The oncogenic microRNAs miR-21and miR-31 negatively regulate tumor-suppressor genes. Toiyama and colleagues conducted a series of studies to assess their potential as serum biomarkers in colorectal cancer.
Screening in medium from two colorectal cancer cell lines and serum analysis in 12 patients with colorectal cancer and 12 controls showed that miR-21 was secreted from colorectal cancer cell lines and upregulated in serum of patients with colorectal cancer, but no significant difference was observed in serum miR-31 expression between patients with colorectal cancer and control subjects.

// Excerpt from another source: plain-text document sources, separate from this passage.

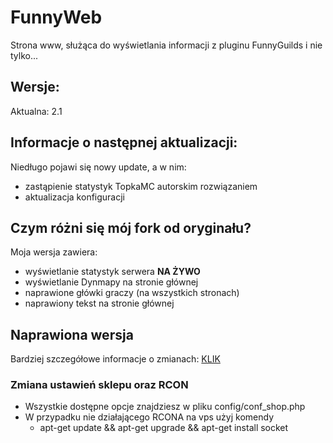 # FunnyWeb
Strona www, służąca do wyświetlania informacji z pluginu FunnyGuilds i nie tylko...
## Wersje:
Aktualna: 2.1

## Informacje o następnej aktualizacji:
Niedługo pojawi się nowy update, a w nim:
- zastąpienie statystyk TopkaMC autorskim rozwiązaniem
- aktualizacja konfiguracji

## Czym różni się mój fork od oryginału?
Moja wersja zawiera:
- wyświetlanie statystyk serwera **NA ŻYWO**
- wyświetlanie Dynmapy na stronie głównej
- naprawione główki graczy (na wszystkich stronach)
- naprawiony tekst na stronie głównej

## Naprawiona wersja
Bardziej szczegółowe informacje o zmianach: [KLIK](https://github.com/ProcesorDEV/FunnyWeb/blob/master/README-FIXES.md)

### Zmiana ustawień sklepu oraz RCON
* Wszystkie dostępne opcje znajdziesz w pliku config/conf_shop.php
* W przypadku nie działającego RCONA na vps użyj komendy
  * apt-get update && apt-get upgrade && apt-get install socket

In a validation cohort consisting of 186 patients with colorectal cancer, another 60 patients with colorectal cancer who had undergone curative surgery, 43 patients with advanced adenoma, and 53 control subjects, serum miR-21 levels were significantly elevated in preoperative serum from patients with colorectal cancer and those with adenomas (both P < .001). Further, miR-21 expression was significantly decreased in postoperative serum from patients with colorectal cancer who had undergone curative surgery (P < .001). Serum miR-21 levels distinguished both adenoma patients (area under the curve [AUC] 0.81) and colorectal cancer patients (AUC 0.92) from control subjects.
Analysis of matched sera and primary colorectal cancer tumor tissue from 166 patients showed that high miR-21 expression in serum and tissue was significantly associated with tumor size, distant metastasis, and poor survival, with serum miR-21 level being an independent prognostic marker (hazard ratio = 4.12, P = .03). The investigators concluded, “Serum miR-21 is a promising biomarker for the early detection and prognosis of [colorectal cancer].” ■
Toiyama Y, et al: J Natl Cancer Inst. May 23, 2013 (early release online).